APPEL A TÉMOIGNAGES Vous avez donné l’un de vos organes ou vous êtes en attente d’une greffe ? Racontez-nous

Héritage et urgences : le don d’organes, un geste qui reste méconnu Alors que la Journée nationale de réflexion sur le don d’organes et la greffe se déroule ce
Héritage et urgences : le don d’organes, un geste qui reste méconnu
Alors que la Journée nationale de réflexion sur le don d’organes et la greffe se déroule ce lundi 22 juin, des milliers de patients en France attendent encore un geste qui pourrait leur sauver la vie. Selon des informations rapportées par Midi Libre, cet événement annuel vise à sensibiliser le grand public à un enjeu de santé publique majeur, où le décalage entre le nombre de donneurs potentiels et les besoins réels demeure préoccupant. Dans ce contexte, le média régional lance un appel à témoignages pour donner la parole à celles et ceux qui ont fait don d’un organe ou qui sont en attente d’une greffe.
Un geste vital mais encore trop rare
Chaque année en France, des milliers de personnes vivent grâce à une greffe d’organe, rappelle Midi Libre dans son édition du jour.

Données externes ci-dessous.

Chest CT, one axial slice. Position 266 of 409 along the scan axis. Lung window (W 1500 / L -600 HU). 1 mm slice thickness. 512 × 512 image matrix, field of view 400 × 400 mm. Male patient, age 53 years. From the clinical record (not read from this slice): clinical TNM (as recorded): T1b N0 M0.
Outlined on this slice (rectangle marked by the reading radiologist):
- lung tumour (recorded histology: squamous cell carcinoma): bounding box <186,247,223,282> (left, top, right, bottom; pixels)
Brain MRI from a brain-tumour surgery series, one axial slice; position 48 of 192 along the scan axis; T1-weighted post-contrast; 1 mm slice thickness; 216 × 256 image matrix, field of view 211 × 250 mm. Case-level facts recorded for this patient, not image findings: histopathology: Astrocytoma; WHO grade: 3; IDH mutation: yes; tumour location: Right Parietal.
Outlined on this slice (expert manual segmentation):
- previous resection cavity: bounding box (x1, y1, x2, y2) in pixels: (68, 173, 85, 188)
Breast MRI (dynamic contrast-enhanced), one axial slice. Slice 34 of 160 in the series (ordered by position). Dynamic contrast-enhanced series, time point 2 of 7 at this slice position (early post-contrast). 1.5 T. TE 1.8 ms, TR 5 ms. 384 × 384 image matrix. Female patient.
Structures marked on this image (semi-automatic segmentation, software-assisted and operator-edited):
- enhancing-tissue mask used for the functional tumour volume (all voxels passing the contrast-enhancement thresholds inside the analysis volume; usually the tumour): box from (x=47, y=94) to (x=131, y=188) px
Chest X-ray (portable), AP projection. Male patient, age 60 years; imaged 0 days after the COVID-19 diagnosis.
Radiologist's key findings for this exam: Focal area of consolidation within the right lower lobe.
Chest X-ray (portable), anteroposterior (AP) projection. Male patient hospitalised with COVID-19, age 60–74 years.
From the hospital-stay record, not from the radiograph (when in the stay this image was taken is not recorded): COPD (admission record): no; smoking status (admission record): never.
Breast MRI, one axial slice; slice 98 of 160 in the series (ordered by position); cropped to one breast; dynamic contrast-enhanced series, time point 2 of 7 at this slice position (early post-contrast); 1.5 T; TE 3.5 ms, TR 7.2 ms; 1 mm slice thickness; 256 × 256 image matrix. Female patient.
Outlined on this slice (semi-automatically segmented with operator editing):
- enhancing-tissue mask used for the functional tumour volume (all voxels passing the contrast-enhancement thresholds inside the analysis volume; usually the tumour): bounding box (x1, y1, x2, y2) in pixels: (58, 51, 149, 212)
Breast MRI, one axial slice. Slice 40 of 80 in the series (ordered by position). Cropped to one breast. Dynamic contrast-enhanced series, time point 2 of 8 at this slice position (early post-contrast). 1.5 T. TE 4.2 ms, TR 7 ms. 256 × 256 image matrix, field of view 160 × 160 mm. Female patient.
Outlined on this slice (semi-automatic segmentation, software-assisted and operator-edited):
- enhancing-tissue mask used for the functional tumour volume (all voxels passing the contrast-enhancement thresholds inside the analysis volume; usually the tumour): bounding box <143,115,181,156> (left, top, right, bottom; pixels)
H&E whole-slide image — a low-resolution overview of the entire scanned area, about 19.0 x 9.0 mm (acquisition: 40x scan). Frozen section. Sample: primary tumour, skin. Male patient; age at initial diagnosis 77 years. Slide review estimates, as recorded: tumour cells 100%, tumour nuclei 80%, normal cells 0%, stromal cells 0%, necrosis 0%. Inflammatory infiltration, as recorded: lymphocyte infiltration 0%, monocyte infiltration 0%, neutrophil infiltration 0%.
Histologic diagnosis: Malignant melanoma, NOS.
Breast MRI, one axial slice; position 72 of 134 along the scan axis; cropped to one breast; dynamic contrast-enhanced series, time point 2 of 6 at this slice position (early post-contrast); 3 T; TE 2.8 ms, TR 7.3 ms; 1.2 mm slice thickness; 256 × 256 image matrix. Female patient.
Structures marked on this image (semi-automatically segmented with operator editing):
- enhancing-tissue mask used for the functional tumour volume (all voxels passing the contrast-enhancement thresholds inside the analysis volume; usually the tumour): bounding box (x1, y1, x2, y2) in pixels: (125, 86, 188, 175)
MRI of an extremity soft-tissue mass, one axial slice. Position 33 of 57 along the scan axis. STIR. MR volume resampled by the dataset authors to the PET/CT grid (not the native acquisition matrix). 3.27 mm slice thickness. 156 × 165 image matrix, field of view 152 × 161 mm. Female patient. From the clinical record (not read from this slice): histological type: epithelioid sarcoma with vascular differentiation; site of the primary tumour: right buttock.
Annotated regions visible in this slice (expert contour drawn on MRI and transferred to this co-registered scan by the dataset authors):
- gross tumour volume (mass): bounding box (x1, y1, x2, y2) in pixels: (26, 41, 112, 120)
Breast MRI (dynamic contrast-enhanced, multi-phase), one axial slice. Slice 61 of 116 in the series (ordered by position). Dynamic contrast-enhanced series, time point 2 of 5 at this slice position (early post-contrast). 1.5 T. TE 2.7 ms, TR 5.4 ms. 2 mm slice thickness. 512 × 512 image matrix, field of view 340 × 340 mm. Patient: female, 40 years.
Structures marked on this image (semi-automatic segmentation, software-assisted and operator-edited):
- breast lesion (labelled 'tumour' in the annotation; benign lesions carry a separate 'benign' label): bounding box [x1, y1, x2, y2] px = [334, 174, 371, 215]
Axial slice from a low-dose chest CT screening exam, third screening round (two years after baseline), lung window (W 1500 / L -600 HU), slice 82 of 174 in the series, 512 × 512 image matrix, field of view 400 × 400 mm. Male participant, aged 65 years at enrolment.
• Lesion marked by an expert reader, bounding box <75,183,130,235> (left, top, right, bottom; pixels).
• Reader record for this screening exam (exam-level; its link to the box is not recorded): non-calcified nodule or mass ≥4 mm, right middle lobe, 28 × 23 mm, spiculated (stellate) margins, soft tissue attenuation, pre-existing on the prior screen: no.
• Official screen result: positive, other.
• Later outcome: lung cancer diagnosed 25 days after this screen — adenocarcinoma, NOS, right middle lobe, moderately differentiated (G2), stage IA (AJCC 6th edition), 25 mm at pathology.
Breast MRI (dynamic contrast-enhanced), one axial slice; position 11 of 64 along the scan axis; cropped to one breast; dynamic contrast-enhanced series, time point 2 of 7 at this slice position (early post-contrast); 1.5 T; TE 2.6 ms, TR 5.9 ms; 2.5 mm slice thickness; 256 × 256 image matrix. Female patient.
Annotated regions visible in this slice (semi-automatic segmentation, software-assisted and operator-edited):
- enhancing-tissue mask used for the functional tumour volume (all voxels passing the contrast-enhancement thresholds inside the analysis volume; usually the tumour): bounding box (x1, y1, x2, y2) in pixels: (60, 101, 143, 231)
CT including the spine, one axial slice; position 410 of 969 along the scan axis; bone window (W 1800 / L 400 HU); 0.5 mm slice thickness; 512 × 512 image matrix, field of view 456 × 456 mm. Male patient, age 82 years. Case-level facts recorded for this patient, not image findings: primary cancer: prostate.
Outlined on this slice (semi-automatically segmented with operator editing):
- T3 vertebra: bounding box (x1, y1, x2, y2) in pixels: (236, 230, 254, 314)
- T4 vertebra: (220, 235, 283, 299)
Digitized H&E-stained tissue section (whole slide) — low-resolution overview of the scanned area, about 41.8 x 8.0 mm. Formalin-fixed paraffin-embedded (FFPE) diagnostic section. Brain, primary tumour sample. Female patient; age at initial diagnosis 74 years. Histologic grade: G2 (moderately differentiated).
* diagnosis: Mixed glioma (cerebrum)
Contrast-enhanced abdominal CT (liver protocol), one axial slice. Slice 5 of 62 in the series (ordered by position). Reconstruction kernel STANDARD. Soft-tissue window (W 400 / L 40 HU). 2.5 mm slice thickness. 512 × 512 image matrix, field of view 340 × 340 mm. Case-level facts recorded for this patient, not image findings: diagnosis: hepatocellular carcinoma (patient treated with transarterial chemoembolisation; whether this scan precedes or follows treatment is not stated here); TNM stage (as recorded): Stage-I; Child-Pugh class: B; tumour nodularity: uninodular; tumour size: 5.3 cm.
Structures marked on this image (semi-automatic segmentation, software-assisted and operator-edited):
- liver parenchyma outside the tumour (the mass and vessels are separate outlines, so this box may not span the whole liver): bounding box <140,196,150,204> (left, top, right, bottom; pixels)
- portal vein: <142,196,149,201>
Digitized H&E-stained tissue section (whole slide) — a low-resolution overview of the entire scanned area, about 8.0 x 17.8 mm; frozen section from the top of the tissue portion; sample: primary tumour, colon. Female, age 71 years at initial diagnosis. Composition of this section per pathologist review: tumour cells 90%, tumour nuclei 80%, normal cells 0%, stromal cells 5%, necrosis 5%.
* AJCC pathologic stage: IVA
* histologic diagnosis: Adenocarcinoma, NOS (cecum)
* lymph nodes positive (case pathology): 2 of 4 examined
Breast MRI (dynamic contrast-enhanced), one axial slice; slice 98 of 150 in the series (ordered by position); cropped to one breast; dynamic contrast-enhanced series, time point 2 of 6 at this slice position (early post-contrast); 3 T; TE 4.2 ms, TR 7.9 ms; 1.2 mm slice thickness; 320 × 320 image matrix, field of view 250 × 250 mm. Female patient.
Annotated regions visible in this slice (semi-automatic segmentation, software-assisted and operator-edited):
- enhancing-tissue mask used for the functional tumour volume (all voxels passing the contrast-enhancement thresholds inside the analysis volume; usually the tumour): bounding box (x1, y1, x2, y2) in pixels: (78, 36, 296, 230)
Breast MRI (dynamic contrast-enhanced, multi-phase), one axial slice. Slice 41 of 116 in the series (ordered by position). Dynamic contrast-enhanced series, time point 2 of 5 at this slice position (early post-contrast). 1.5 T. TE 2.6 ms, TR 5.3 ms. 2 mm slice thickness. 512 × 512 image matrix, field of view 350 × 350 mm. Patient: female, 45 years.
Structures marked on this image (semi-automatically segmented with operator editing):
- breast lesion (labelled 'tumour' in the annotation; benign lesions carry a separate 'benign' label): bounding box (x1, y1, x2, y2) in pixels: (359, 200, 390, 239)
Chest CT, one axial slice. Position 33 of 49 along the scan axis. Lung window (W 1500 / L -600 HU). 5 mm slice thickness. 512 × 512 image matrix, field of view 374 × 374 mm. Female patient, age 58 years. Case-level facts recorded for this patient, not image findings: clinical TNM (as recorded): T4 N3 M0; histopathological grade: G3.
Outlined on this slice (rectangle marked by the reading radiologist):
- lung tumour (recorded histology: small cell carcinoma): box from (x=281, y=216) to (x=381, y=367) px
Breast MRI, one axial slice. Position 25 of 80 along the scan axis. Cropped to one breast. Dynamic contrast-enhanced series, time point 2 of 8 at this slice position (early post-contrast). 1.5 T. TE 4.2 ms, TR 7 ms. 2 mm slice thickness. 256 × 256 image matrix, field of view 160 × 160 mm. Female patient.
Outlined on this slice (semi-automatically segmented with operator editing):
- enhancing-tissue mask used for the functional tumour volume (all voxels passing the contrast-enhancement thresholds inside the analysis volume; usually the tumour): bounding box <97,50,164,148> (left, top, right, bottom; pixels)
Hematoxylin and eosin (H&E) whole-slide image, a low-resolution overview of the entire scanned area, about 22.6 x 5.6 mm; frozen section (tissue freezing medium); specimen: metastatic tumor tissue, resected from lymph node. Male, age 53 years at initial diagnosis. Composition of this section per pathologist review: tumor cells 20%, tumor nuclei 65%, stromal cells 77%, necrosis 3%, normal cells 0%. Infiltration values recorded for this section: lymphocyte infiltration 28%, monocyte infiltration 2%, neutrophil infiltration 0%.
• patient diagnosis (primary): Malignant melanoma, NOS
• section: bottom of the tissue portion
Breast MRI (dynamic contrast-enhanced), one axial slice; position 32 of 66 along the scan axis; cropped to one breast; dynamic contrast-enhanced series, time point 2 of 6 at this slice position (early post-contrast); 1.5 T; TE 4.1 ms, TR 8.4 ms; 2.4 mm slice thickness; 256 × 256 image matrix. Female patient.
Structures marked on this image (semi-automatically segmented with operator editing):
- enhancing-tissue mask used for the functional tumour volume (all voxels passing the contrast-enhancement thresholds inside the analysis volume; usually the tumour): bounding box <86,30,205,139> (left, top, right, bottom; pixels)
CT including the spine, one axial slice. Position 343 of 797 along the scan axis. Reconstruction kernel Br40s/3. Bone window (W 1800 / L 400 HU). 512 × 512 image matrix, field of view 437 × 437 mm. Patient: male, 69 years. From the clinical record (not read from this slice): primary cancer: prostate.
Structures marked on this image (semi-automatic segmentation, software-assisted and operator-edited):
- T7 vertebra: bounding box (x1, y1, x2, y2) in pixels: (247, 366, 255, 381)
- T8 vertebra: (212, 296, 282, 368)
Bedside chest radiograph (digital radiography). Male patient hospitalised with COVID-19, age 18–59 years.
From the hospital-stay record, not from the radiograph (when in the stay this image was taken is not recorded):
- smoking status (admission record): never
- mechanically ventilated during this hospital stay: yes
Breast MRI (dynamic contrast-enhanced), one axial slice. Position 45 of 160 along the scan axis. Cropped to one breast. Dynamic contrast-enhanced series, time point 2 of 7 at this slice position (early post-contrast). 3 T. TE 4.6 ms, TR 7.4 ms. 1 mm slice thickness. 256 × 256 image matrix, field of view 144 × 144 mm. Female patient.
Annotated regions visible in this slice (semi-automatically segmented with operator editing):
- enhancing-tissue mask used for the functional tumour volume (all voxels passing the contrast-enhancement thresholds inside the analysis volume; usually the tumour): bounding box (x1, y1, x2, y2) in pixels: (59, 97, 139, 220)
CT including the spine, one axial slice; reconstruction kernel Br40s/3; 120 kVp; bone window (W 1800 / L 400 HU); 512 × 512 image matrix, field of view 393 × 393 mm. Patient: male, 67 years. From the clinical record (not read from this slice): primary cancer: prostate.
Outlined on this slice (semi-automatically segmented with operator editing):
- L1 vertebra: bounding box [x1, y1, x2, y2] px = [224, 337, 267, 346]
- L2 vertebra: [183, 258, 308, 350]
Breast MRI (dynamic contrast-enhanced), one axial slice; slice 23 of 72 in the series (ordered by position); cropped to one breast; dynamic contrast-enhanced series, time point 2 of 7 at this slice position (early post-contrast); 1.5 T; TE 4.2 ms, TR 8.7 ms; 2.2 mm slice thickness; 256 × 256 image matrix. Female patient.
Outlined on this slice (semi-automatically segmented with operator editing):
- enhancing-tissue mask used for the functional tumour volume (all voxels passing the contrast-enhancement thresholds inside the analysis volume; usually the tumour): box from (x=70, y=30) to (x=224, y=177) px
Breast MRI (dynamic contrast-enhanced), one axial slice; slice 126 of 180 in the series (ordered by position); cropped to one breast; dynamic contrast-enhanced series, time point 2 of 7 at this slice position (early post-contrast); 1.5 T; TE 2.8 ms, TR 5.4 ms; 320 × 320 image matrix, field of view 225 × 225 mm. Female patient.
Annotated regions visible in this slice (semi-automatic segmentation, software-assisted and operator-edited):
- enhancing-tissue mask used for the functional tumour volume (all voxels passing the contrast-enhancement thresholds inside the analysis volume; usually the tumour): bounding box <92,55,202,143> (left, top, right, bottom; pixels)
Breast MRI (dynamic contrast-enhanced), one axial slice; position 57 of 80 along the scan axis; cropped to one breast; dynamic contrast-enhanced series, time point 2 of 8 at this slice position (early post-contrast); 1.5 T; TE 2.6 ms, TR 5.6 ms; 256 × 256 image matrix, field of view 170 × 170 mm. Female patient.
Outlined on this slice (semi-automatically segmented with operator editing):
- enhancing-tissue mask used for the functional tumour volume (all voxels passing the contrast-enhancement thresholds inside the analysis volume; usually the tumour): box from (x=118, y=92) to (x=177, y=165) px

Pourtant, les besoins restent considérables : selon les données de l’Agence de la biomédecine, près de 24 000 patients étaient inscrits sur la liste d’attente active en 2024, tandis que seulement 5 600 greffes ont pu être réalisées. Ce fossé s’explique en partie par une méconnaissance du cadre légal — le principe du consentement présumé, instauré par la loi Caillavet de 1976 — mais aussi par des réticences culturelles ou familiales. La Journée nationale de réflexion, instaurée en 2000, vise précisément à lever ces freins en encourageant le dialogue autour du don.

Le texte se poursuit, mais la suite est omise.